**TASKS TO PERFORM:**
- A) Reproduce the passage of the article on bonobo calls from "A team of researchers" up to and including "discern its meaning.".
- B) In the article on bonobo calls, which university are the researchers who made the discovery from?

When it comes to the evolution of language in humans, we have reached a peak. Language has progressed to the point where we’re facing a crisis and struggle to find alternative ways of communicating. We no longer read or write books the way we used to, we send messages through emoji and smiley faces and now we depend on the power of the image that speaks a thousand words.
But our ancestors still depend on the classic ways of using language in order to grow, progress and evolve into adulthood. Recent studies have shown that our suggested bonobo ancestors communicate like humans. Bonobos have the skill to do something human babies have been shown to do, namely use a single sound whose meaning varies based on context. This can be defined as a form of “flexible” communication, previously thought to be specific only to humans.
A team of researchers from the University of Birmingham has discovered this precious insight. The bonobo call which is similar to a human infant’s sound is short, a high pitched “peep” made with a closed mouth. In order to reveal the similarities, scientists have studied the call’s acoustic structure and observed that it failed to change between what they called “neutral” and “positive” circumstances. This suggests that other bonobos who receive the call need to weigh contextual information to discern its meaning.
Researchers led their activity in the native setting of bonobos found in Congo. Our closest relatives used “the peep” in a wide range of situations. Peeps made in negative contexts are acoustically distinct, which could be a result of higher subglottal air pressure during air production. According to their analysis, negative situations are charged, tense and urgent and can produce physical consequences that could alter vocal tones.
According to the new findings, animal vocalization could be linked to specific contexts or emotional states, suggesting that “functional flexibility” has evolutionary roots which could describe the evolution of human speech.
Human babies are used to doing something similarly flexible with language, as they use sounds called protophones, different from highly specific sounds such as crying or laughter, that are known to be made independent of the way they are feeling emotionally. The development of this skill in the first year of life is “a critical step in the development of vocal language and may have been a critical step in the evolution of human language”. Baby bonobos communicate like humans, proof that strengthens the link between our ancestors and ourselves.

**ENTRIES SUPPLIED:**
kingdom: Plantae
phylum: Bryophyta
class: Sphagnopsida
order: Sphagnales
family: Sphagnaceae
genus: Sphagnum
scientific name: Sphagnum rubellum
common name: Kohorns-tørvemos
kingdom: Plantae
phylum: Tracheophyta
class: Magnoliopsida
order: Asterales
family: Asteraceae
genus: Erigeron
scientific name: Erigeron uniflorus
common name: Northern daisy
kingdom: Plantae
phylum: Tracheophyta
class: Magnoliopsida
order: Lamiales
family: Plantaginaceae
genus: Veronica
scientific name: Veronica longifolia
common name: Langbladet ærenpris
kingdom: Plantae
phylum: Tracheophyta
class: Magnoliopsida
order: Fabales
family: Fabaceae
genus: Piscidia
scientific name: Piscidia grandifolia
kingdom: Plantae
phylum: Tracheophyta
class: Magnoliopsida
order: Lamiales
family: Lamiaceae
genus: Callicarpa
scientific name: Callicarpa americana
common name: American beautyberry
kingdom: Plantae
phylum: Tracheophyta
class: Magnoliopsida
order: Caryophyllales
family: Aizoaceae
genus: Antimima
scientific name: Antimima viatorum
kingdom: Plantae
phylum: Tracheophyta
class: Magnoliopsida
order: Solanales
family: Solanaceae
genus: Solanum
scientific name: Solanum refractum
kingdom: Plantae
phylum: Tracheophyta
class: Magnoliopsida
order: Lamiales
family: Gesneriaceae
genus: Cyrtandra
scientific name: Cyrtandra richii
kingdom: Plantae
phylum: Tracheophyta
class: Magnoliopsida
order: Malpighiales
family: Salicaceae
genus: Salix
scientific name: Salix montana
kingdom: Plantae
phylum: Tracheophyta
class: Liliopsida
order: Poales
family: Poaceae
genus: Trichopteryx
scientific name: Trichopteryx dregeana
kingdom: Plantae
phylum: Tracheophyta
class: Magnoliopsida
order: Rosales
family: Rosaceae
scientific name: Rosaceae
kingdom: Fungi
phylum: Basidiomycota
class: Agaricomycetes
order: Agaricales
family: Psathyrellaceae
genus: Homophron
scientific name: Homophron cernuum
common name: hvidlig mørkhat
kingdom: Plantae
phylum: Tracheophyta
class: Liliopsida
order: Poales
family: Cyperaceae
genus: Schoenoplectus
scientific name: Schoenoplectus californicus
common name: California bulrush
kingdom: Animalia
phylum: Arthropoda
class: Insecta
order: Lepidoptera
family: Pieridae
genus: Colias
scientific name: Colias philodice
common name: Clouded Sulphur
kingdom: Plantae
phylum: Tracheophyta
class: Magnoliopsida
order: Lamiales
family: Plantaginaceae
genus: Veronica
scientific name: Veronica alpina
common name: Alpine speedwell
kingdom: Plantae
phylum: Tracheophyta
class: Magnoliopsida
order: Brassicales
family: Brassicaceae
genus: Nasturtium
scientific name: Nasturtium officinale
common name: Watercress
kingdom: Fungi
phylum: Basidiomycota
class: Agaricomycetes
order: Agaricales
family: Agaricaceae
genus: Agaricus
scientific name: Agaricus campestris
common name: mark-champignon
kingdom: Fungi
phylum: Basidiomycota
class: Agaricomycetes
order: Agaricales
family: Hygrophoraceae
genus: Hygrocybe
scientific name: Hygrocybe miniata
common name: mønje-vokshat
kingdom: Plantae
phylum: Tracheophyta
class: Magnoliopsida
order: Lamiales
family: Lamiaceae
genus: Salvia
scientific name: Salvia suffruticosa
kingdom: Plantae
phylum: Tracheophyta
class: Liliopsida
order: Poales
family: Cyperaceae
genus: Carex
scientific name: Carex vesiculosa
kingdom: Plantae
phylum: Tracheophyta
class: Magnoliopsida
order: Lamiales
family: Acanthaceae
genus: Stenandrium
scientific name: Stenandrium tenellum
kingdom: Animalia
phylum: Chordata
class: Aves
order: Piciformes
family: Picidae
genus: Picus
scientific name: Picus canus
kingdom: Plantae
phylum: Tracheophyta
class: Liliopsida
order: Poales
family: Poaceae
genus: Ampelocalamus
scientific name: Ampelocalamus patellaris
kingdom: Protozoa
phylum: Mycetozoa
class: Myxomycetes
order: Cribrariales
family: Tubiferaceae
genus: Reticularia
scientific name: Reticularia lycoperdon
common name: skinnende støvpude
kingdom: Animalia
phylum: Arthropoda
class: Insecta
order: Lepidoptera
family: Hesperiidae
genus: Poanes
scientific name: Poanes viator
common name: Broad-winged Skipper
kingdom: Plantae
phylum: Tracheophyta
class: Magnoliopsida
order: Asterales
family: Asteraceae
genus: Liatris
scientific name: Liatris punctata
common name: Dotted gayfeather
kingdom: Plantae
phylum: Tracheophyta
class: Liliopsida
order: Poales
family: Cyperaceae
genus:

**SOLUTIONS BY TASK:**
- A)
A team of researchers from the University of Birmingham has discovered this precious insight. The bonobo call which is similar to a human infant’s sound is short, a high pitched “peep” made with a closed mouth. In order to reveal the similarities, scientists have studied the call’s acoustic structure and observed that it failed to change between what they called “neutral” and “positive” circumstances. This suggests that other bonobos who receive the call need to weigh contextual information to discern its meaning.

- B) The University of Birmingham.